Input records —
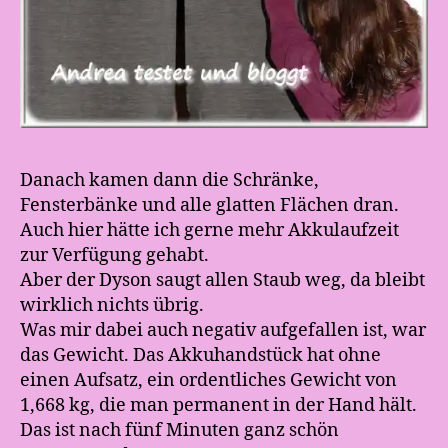
Danach kamen dann die Schränke,
Fensterbänke und alle glatten Flächen dran.
Auch hier hätte ich gerne mehr Akkulaufzeit
zur Verfügung gehabt.
Aber der Dyson saugt allen Staub weg, da bleibt
wirklich nichts übrig.
Was mir dabei auch negativ aufgefallen ist, war
das Gewicht. Das Akkuhandstück hat ohne
einen Aufsatz, ein ordentliches Gewicht von
1,668 kg, die man permanent in der Hand hält.
Das ist nach fünf Minuten ganz schön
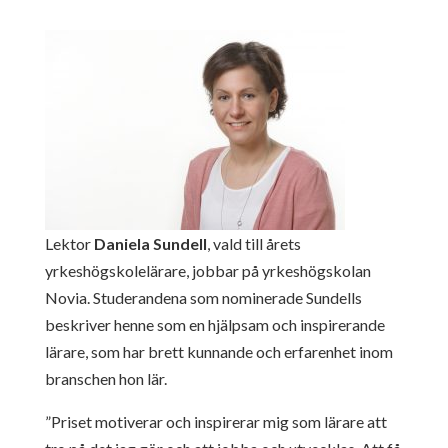
Lektor
Daniela Sundell
, vald till årets
yrkeshögskolelärare, jobbar på yrkeshögskolan
Novia. Studerandena som nominerade Sundells
beskriver henne som en hjälpsam och inspirerande
lärare, som har brett kunnande och erfarenhet inom
branschen hon lär.
”Priset motiverar och inspirerar mig som lärare att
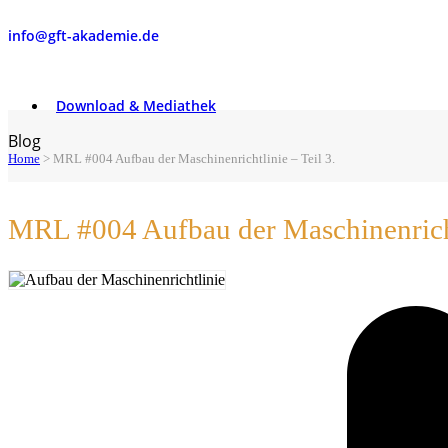
info@gft-akademie.de
Download & Mediathek
Blog
Home
>
MRL #004 Aufbau der Maschinenrichtlinie – Teil 3.
MRL #004 Aufbau der Maschinenrichtl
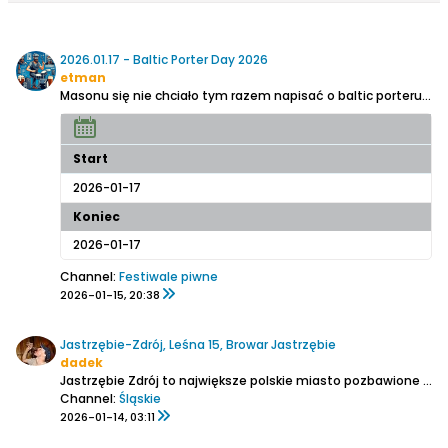
2026.01.17 - Baltic Porter Day 2026
etman
Masonu się nie chciało tym razem napisać o baltic porteru dniu, więc notuję ja:
Start
2026-01-17
Koniec
2026-01-17
Channel:
Festiwale piwne
2026-01-15, 20:38
Jastrzębie-Zdrój, Leśna 15, Browar Jastrzębie
dadek
Jastrzębie Zdrój to największe polskie miasto pozbawione komunikacji kolejowej. Pociągi przestały tu kursować prawie 30 lat temu, pozostały tylko wiadukty nad drogami, mocno zarośnięte torowiska i nasypy, w większości okradzione z szyn. Ja przed upadkiem kolei jeszcze zdążyłem przejechać...
Channel:
Śląskie
2026-01-14, 03:11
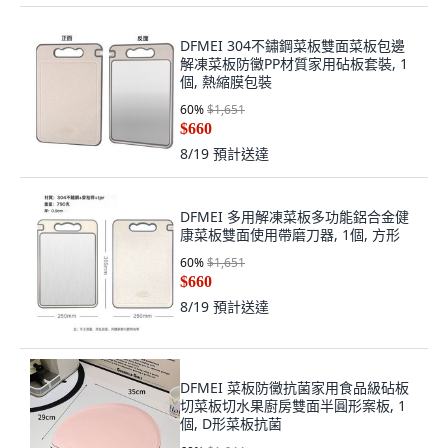
DFMEI 304不鏽鋼菜板雙面菜板包邊
解凍菜板防黴PP材質家用砧板套裝, 1
個, 熱縮膜包裝
60
%
$1,651
$660
8/19
預計送達
DFMEI 多用解凍菜板多功能鋁合金健
康菜板雙面使用帶磨刀器, 1個, 方形
60
%
$1,651
$660
8/19
預計送達
DFMEI 菜板防黴抗菌家用食品級砧板
切菜板切水果廚房雙面半圓形案板, 1
個, D形菜板抗菌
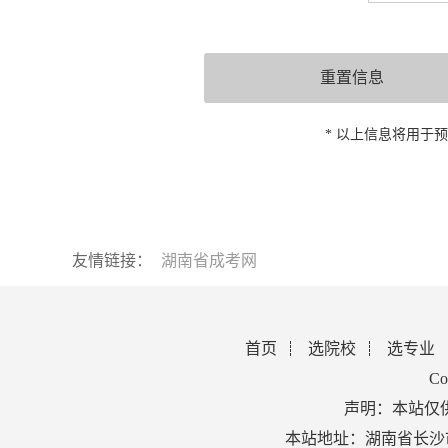
* 以上信息将用于
友情链接：
湖南省成考网
首页
选院校
选专业
Co
声明：本站仅
本站地址：湖南省长沙市芙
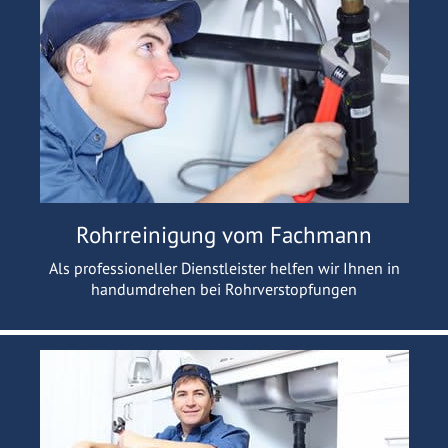
Rohrreinigung vom Fachmann
Als professioneller Dienstleister helfen wir Ihnen in
handumdrehen bei Rohrverstopfungen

About this exercise —
No pictures belong in the copy. Transcribe every entry exactly.

Response box —
Danach kamen dann die Schränke,
Fensterbänke und alle glatten Flächen dran.
Auch hier hätte ich gerne mehr Akkulaufzeit
zur Verfügung gehabt.
Aber der Dyson saugt allen Staub weg, da bleibt
wirklich nichts übrig.
Was mir dabei auch negativ aufgefallen ist, war
das Gewicht. Das Akkuhandstück hat ohne
einen Aufsatz, ein ordentliches Gewicht von
1,668 kg, die man permanent in der Hand hält.
Das ist nach fünf Minuten ganz schön
Lektor
Daniela Sundell
, vald till årets
yrkeshögskolelärare, jobbar på yrkeshögskolan
Novia. Studerandena som nominerade Sundells
beskriver henne som en hjälpsam och inspirerande
lärare, som har brett kunnande och erfarenhet inom
branschen hon lär.
”Priset motiverar och inspirerar mig som lärare att
info@gft-akademie.de
Download & Mediathek
Blog
Home
>
MRL #004 Aufbau der Maschinenrichtlinie – Teil 3.
MRL #004 Aufbau der Maschinenrichtl
2026.01.17 - Baltic Porter Day 2026
etman
Masonu się nie chciało tym razem napisać o baltic porteru dniu, więc notuję ja:
Start
2026-01-17
Koniec
2026-01-17
Channel:
Festiwale piwne
2026-01-15, 20:38
Jastrzębie-Zdrój, Leśna 15, Browar Jastrzębie
dadek
Jastrzębie Zdrój to największe polskie miasto pozbawione komunikacji kolejowej. Pociągi przestały tu kursować prawie 30 lat temu, pozostały tylko wiadukty nad drogami, mocno zarośnięte torowiska i nasypy, w większości okradzione z szyn. Ja przed upadkiem kolei jeszcze zdążyłem przejechać...
Channel:
Śląskie
2026-01-14, 03:11
DFMEI 304不鏽鋼菜板雙面菜板包邊
解凍菜板防黴PP材質家用砧板套裝, 1
個, 熱縮膜包裝
60
%
$1,651
$660
8/19
預計送達
DFMEI 多用解凍菜板多功能鋁合金健
康菜板雙面使用帶磨刀器, 1個, 方形
60
%
$1,651
$660
8/19
預計送達
DFMEI 菜板防黴抗菌家用食品級砧板
切菜板切水果廚房雙面半圓形案板, 1
個, D形菜板抗菌
* 以上信息将用于
友情链接：
湖南省成考网
首页
选院校
选专业
Co
声明：本站仅
本站地址：湖南省长沙市芙
Rohrreinigung vom Fachmann
Als professioneller Dienstleister helfen wir Ihnen in
handumdrehen bei Rohrverstopfungen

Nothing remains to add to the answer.